Texto extraído
####
El dilema central de la economía desde que Adam Smith explicó que la riqueza puede aumentar por la división del trabajo, el intercambio y la acumulación del capital, es el que enfrenta al crecimiento y a su distribución. Si debe crecer la tarta antes de repartirla o lo contrario es el trasfondo de la discusión de cada año en torno a los impuestos y al debate de los Presupuestos. Aunque suele encasillarse como padrino del liberalismo, la reflexión de Smith iba dirigida contra la convicción mercantilista de que la riqueza era fija (la tierra y los minerales eran los que eran) y la única forma de prosperar era apropiarse del bienestar del prójimo. Frente a la necesidad de un estado fuerte, el monarca absoluto, para debilitar las aristocracias locales y ganar las guerras, Smith situó al ciudadano libre, hasta entonces ignorado, en el centro de su reflexión sobre el crecimiento, aunque fue David Ricardo quien introdujo el interés por su reparto.
####
Datos de origen
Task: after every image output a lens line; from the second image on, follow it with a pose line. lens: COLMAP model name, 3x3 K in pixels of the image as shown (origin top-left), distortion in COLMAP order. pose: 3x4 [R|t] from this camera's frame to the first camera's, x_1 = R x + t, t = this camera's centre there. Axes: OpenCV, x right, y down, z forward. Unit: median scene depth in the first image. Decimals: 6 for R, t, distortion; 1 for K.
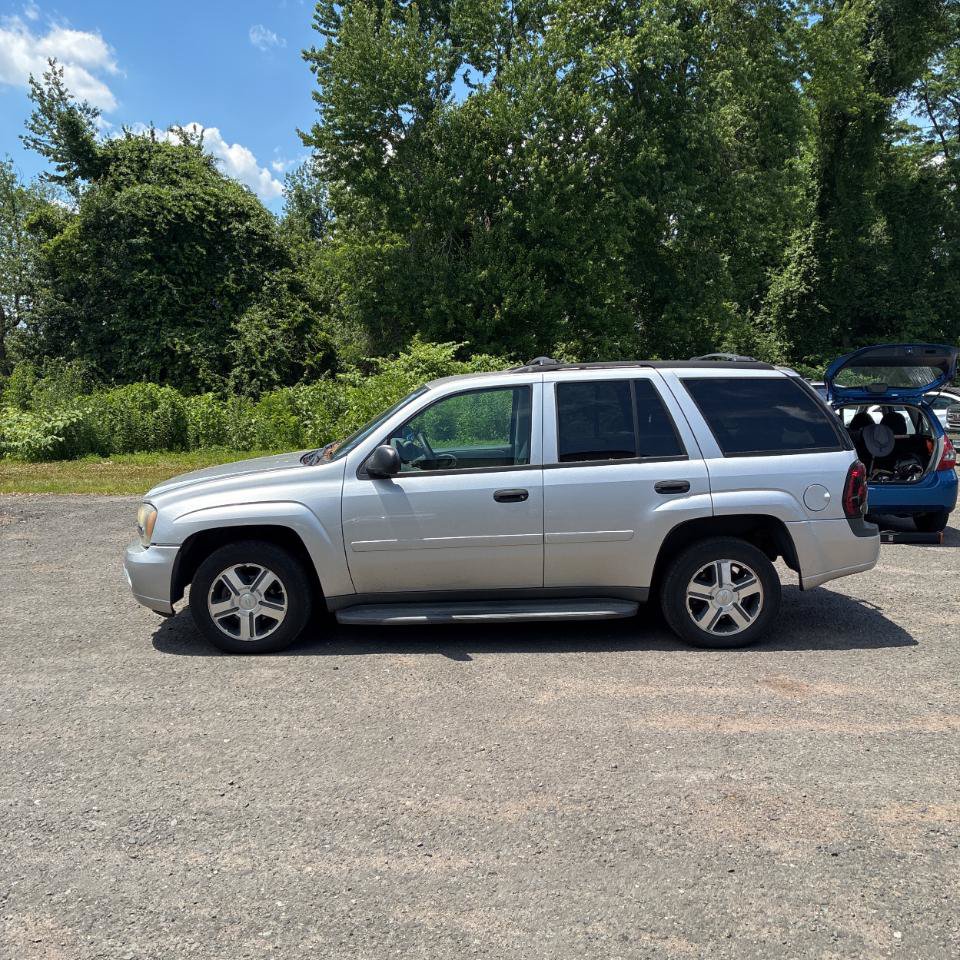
lens RADIAL K [[973.9, 0, 478.5], [0, 973.9, 491.4], [0, 0, 1]] dist [0.025033, 0.000000]
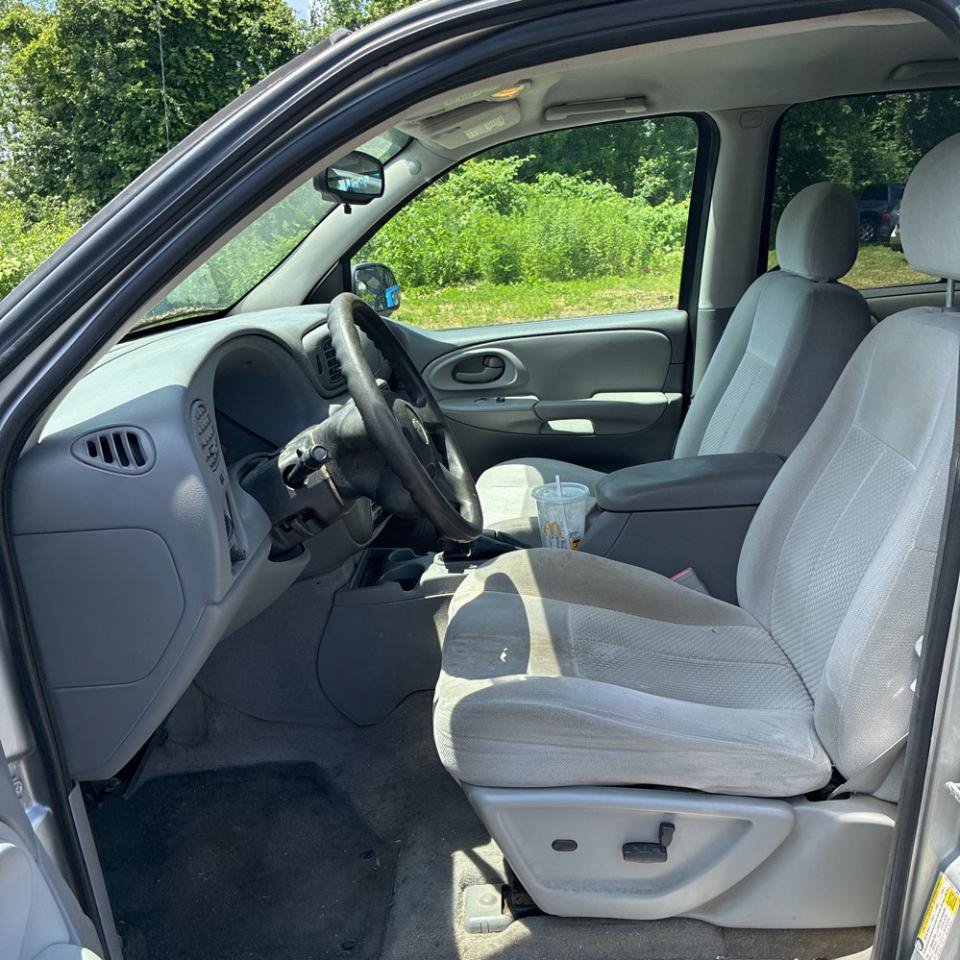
####
Orden de trabajo A
Explique, en una a tres oraciones y según el texto extraído, por qué la convicción mercantilista sostenía que la única forma de prosperar era apropiarse del bienestar del prójimo.
Orden de trabajo B
Responda con el texto extraído:
(i) ¿Mediante qué tres factores, según Adam Smith, puede aumentar la riqueza?
(ii) ¿Qué discusión de cada año tiene como trasfondo el dilema de hacer crecer la tarta antes de repartirla o lo contrario?
(iii) ¿Quién introdujo el interés por el reparto del crecimiento?

Resultado del ejercicio A
La convicción mercantilista consideraba que la riqueza era fija, porque la tierra y los minerales eran los que eran. Como la riqueza no podía aumentar, la única forma de prosperar era apropiarse del bienestar ajeno.

Resultado del ejercicio B
(i) La división del trabajo, el intercambio y la acumulación del capital.
(ii) La discusión en torno a los impuestos y al debate de los Presupuestos.
(iii) David Ricardo.